In our country, The Gambia, this season – the month, weeks and days preceding the Holy month of Ramadan – used to see loads of people tying the marital knot. I have decided – on the Thursday of the 13th this month – to advance this tradition, by getting married to the love of my life, Lala Sowe. She is the incantation, the embodiment to me, of the Wagner love. Through her – beyond her beauty (and boy is she not beautiful), and her aesthetic nature, is her robust character, good-naturedness and the “transcendental” nature of our relationship. The Romans used to say “character is destiny.” She is my destiny.
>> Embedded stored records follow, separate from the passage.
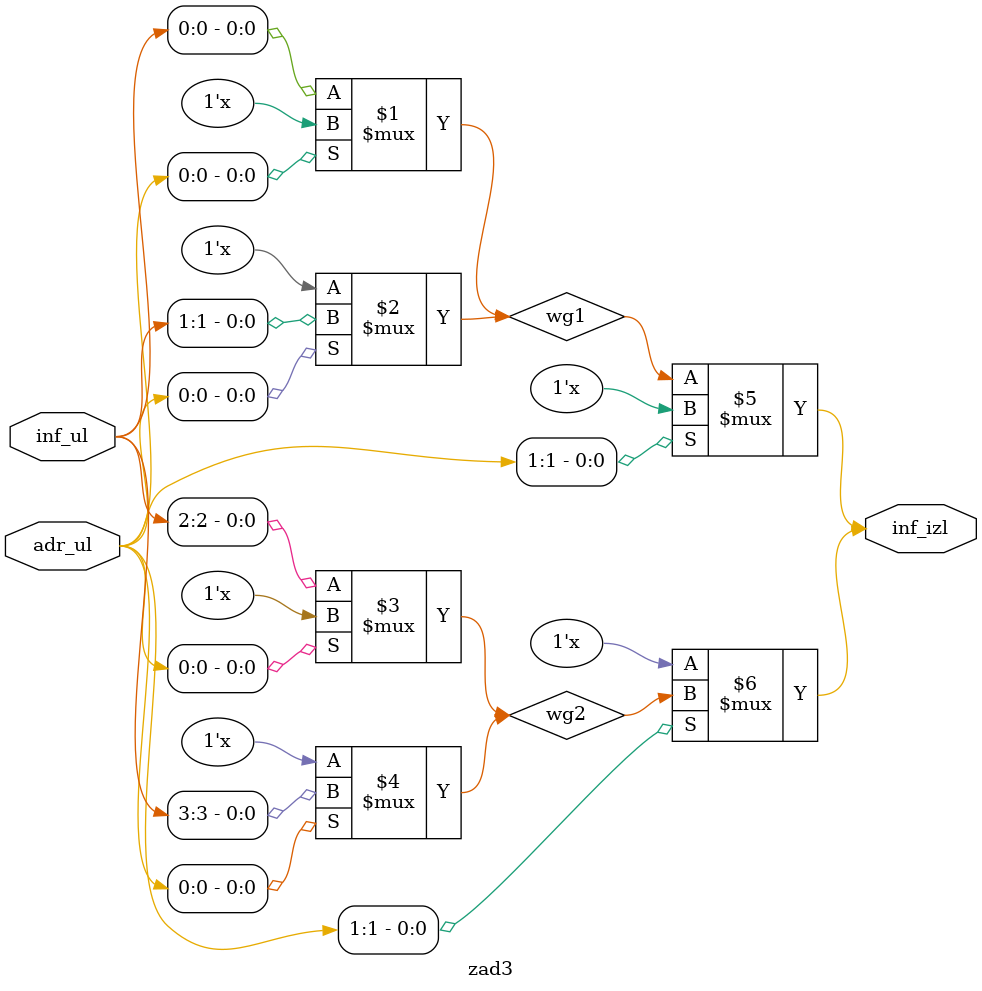
<source format=v>
`timescale 1ns / 1ps
module zad3(
input [3:0] inf_ul,
input [1:0] adr_ul,
output inf_izl
    );
wire wg1,wg2;
bufif0 (wg1,inf_ul[0],adr_ul[0]);
bufif1 (wg1,inf_ul[1],adr_ul[0]);
bufif0 (wg2,inf_ul[2],adr_ul[0]);
bufif1 (wg2,inf_ul[3],adr_ul[0]);
bufif0 (inf_izl,wg1,adr_ul[1]);
bufif1 (inf_izl,wg2,adr_ul[1]);

endmodule

</source>
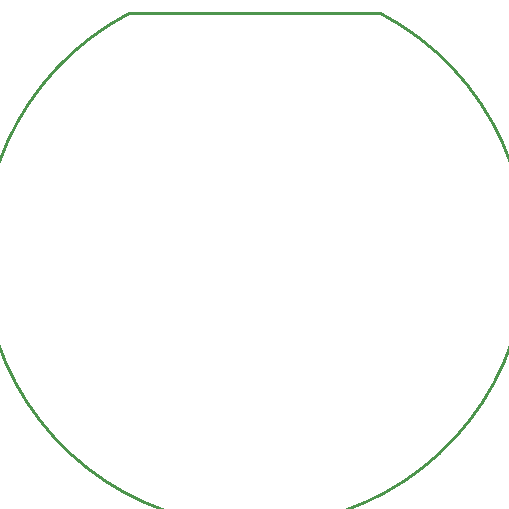
<source format=gko>
G04 Layer: BoardOutline*
G04 EasyEDA v6.3.22, 2020-02-05T09:45:25+02:00*
G04 0beb7f22875c416991f5e4e823d3f9f6,afbe6106ea7c444a8181c1b12ab228e2,10*
G04 Gerber Generator version 0.2*
G04 Scale: 100 percent, Rotated: No, Reflected: No *
G04 Dimensions in inches *
G04 leading zeros omitted , absolute positions ,2 integer and 4 decimal *
%FSLAX24Y24*%
%MOIN*%
G90*
G70D02*

%ADD10C,0.010000*%
G54D10*
G01X4886Y17093D02*
G01X13213Y17093D01*
G75*
G01X4886Y17093D02*
G03X13224Y17093I4169J-8038D01*
G01*

%LPD*%
M00*
M02*

</source>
She does give me a sense of purpose, a sense of reason, an oomph, to keep barreling on, rooted in the guided belief that, by allowing myself to be loosen in love, it gives me a higher meaning of life, that I can live and breathe for someone who will be primarily – front and center – in my life. That reality is something to behold. It says that there is more to the outlook life than looking inward; that it is better to be an optimistic than to wallow in pessimism; that love is casts in the image of God, as opposed to being a rational nihilist in the image of Raskolnikov in Fyodor Dostoyevsky’s novel Crime and Punishment; and that love, like hope and faith, springs eternal. If you are in doubt dear reader, like I was in my formative years, take the steps and get married. The outcomes for your emotional, mental, material and physical wellbeing would be phenomenally transformative. This is the season of love (Valentine’s) and “nikah” (marriage) combined in one month this year. Let’s grasp it with both hands, strengthening the path of our creator, Allah, and lighting the path for us by our forebears. We are a conservative, predominantly Muslim country. One of the key tenets of conservatism is the umbilical bond we share between the living, the death and the unborn. Love, marriage and family are the institutions that can sustain, nurture and grow these things. Let’s double down on them. Oscar Wild, the Irish playwright’s aphorism that, “a cynic is someone who knows the price of everything and the value of nothing” is true. Love is as priceless as it is valuable. Let’s be relational optimist, and bath in the comfort glow of love. Ramadan Mubarak to you.
Amadou Camara was a former editor of this Newspaper.